Up until 1964 I was a music
fan but I don't remember having more than a dozen singles. I don't think anybody
had a rock and roll album or the device to play it on until the Beatles. The first
record I remember buying was Little Anthony and the Imperials' "Tears On
My Pillow." My Aunt Addie got me the Coasters' "Poison Ivy" because
I used to get it every summer. I also had "Charlie Brown" by then. My
emotional involvement increased a bit when I was 11 or 12 with "Twist and
Shout" by the Isley Brothers, "Pretty Little Angel Eyes" by Curtis
Lee, and "Sherry" by the Four Seasons. Other than those I had "Bristol
Stomp" and "You Can't Sit Down" by the Dovells, "Duke of Earl"
by Gene Chandler, "Mack the Knife" by Bobby Darin, a Dion or two, a
Shirelles, a Chiffons and the next four or five Four Seasons singles of course.
My Uncle Sal would introduce me to Smokey Robinson with "Going to a Go-Go"
but that was a bit later. I didn't have too many but I was passionate about the
records I had. Believe it or not I had to re-buy "Twist and Shout" and
"Sherry" because I wore them out! A virtual scientific impossibility.

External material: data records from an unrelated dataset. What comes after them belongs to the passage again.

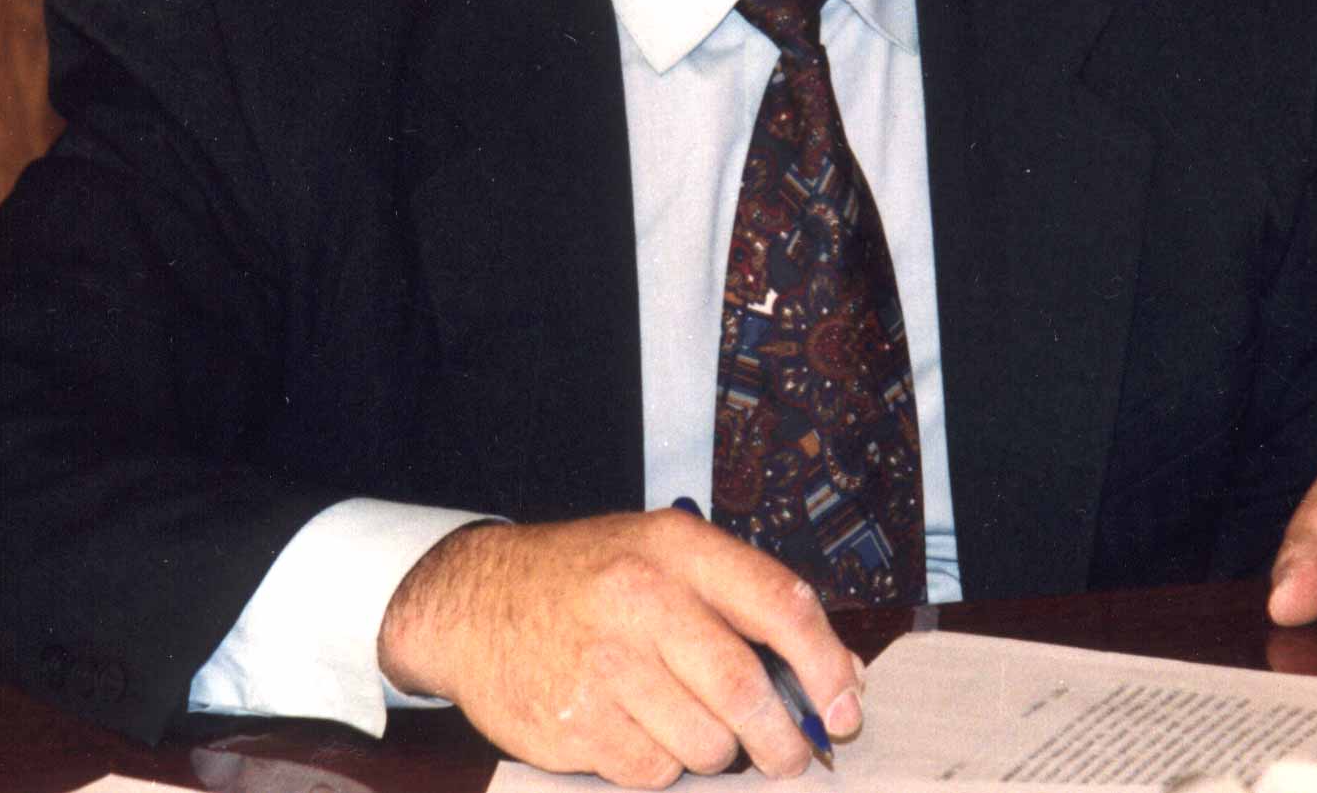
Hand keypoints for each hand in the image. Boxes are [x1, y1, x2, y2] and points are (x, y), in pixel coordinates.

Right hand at [377, 510, 863, 786]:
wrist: (472, 601)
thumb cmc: (585, 580)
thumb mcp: (664, 558)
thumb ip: (747, 604)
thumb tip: (839, 675)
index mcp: (676, 546)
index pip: (780, 604)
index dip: (826, 665)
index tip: (844, 707)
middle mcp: (640, 596)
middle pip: (745, 688)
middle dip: (782, 738)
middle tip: (789, 756)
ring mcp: (602, 662)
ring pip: (705, 742)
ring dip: (715, 753)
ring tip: (693, 729)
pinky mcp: (572, 723)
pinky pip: (653, 771)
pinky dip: (661, 767)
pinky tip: (639, 733)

I'm sure the wearing out had as much to do with those little boxes we'd carry
singles in with no sleeves for protection but I did play them hundreds of times.
I had my first epiphany some time during the 77th playing of "Pretty
Little Angel Eyes." It was an overwhelming, deeply spiritual, exciting yet
calming warm flood of emotion that I didn't understand but I knew connected me
in some permanent way to music. It was either an epiphany or puberty kicking in
- I'll never know - but it was intense.